■ SELECTED TEXT

My daughter is at university and has at last asked about setting up a pension. As I have some spare cash, I was wondering how to go about this.
M.T., by email.
Tony Hazell replies: ‘At last’? I expect your daughter must be about 20. When I was that age, my outlook didn’t extend much beyond sex, drink and rock ‘n’ roll.
However, the earlier she starts saving the better.
Leg-up: Helping children start saving for a pension earlier will give them a huge boost later in life
Let’s assume she invested £5,000 now and that grew by 4.5 per cent a year after charges. She could have £39,578 if she retired at 67. But if you gave her the cash in ten years’ time it would grow to just £25,485.
If she added £300 per month to your starter cash she could retire with £606,214. Whereas if you both waited ten years she would have £361,180 — just over half that.
But is a pension truly the best option?
She might like to consider a lifetime Isa (LISA). Available to those aged 18 to 39, the maximum investment is £4,000 per tax year (April 6 to April 5), which receives a 25 pc top-up, making £5,000. The money can be used only for a first-home deposit (maximum £450,000) or retirement.
There are two other points in its favour: LISA money taken out is tax-free as long as it is used for a house deposit or retirement. With a pension, 25 per cent is tax-free and the rest taxable at your highest rate.
A LISA won’t use any of her pension lifetime allowance, which may become relevant if she builds up a large pension.
There are tax penalties for breaching the allowance, which is frozen at £1,073,100 until April 2026.
If you are set on a pension (or have more than £4,000 to spare) then, assuming she’s a non-taxpayer, she can contribute £2,880 per tax year from your gifts, which would be topped up to £3,600 by tax relief. So £2,880 now and the same again after April 6.
Charges are also a consideration. Let’s assume you invest £5,000 now and this grew by 5 per cent a year for 45 years. With a 0.5 per cent annual fee, you would end up with £36,242, losing £8,682.
Raise that charge to 1.5 per cent a year and you would finish with £23,512, losing £21,412 in charges.
Website moneyhelper.org.uk has information about setting up simple pensions.
With a LISA or a pension, the best starting point is probably an investment supermarket such as AJ Bell, Nutmeg or Hargreaves Lansdown. Fidelity and Interactive Investor offer pensions only.
Check charges carefully when choosing. They have good guides on starting out as an investor plus ideas for where to put the money.

■ INFORMATION SHOWN
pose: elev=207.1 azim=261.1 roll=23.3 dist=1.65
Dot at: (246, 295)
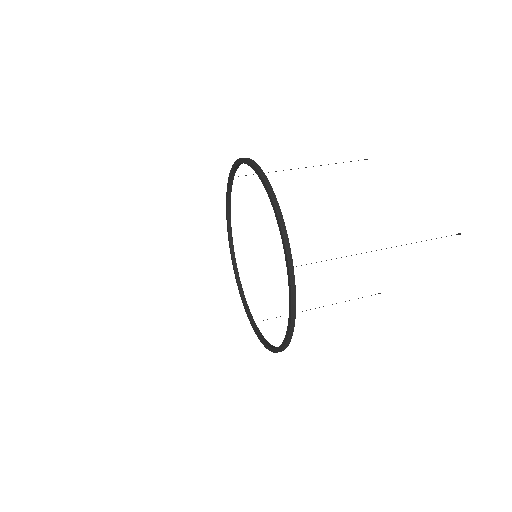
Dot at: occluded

■ ACTIONS TO TAKE
A) In the pension advice text, what is the highest amount that can be put into a lifetime Isa each tax year?
B) From the pension advice text, repeat the passage between "If you are set" and "offer pensions only.", inclusive.
C) Continue the pension advice text from where it stops.

■ RESPONSES
A) £4,000 per tax year.

B)
If you are set on a pension (or have more than £4,000 to spare) then, assuming she’s a non-taxpayer, she can contribute £2,880 per tax year from your gifts, which would be topped up to £3,600 by tax relief. So £2,880 now and the same again after April 6.
Charges are also a consideration. Let’s assume you invest £5,000 now and this grew by 5 per cent a year for 45 years. With a 0.5 per cent annual fee, you would end up with £36,242, losing £8,682.
Raise that charge to 1.5 per cent a year and you would finish with £23,512, losing £21,412 in charges.
Website moneyhelper.org.uk has information about setting up simple pensions.
With a LISA or a pension, the best starting point is probably an investment supermarket such as AJ Bell, Nutmeg or Hargreaves Lansdown. Fidelity and Interactive Investor offer pensions only.

C)
As for funds, the world is hers, but for a long-term investment I would look at something with worldwide exposure and low charges, such as Vanguard Global Equity.
You can invest in a pension with Vanguard, but it does not offer LISAs, so you would have to use an investment supermarket.
Ovo billed me £600 but house was empty
My tenant left on April 1 and I sold the house in September. I took electricity and gas readings. The place has been empty, so no energy has been used.
Letters arrived, addressed to the occupier, so I opened one to discover a bill from Ovo Energy for £605.49. I phoned and explained the house had been empty and gave meter readings.
I am now getting bills for £113.39, have had a default notice and been warned of court orders.
L. B., Shrewsbury.
Tony Hazell replies: Ovo Energy has done nothing wrong here. After you called, it removed the outstanding bill from your former tenant.
However, the power remained connected after April 1, so you were liable for a £113.39 standing charge.
Ovo Energy has offered £30 as a goodwill gesture.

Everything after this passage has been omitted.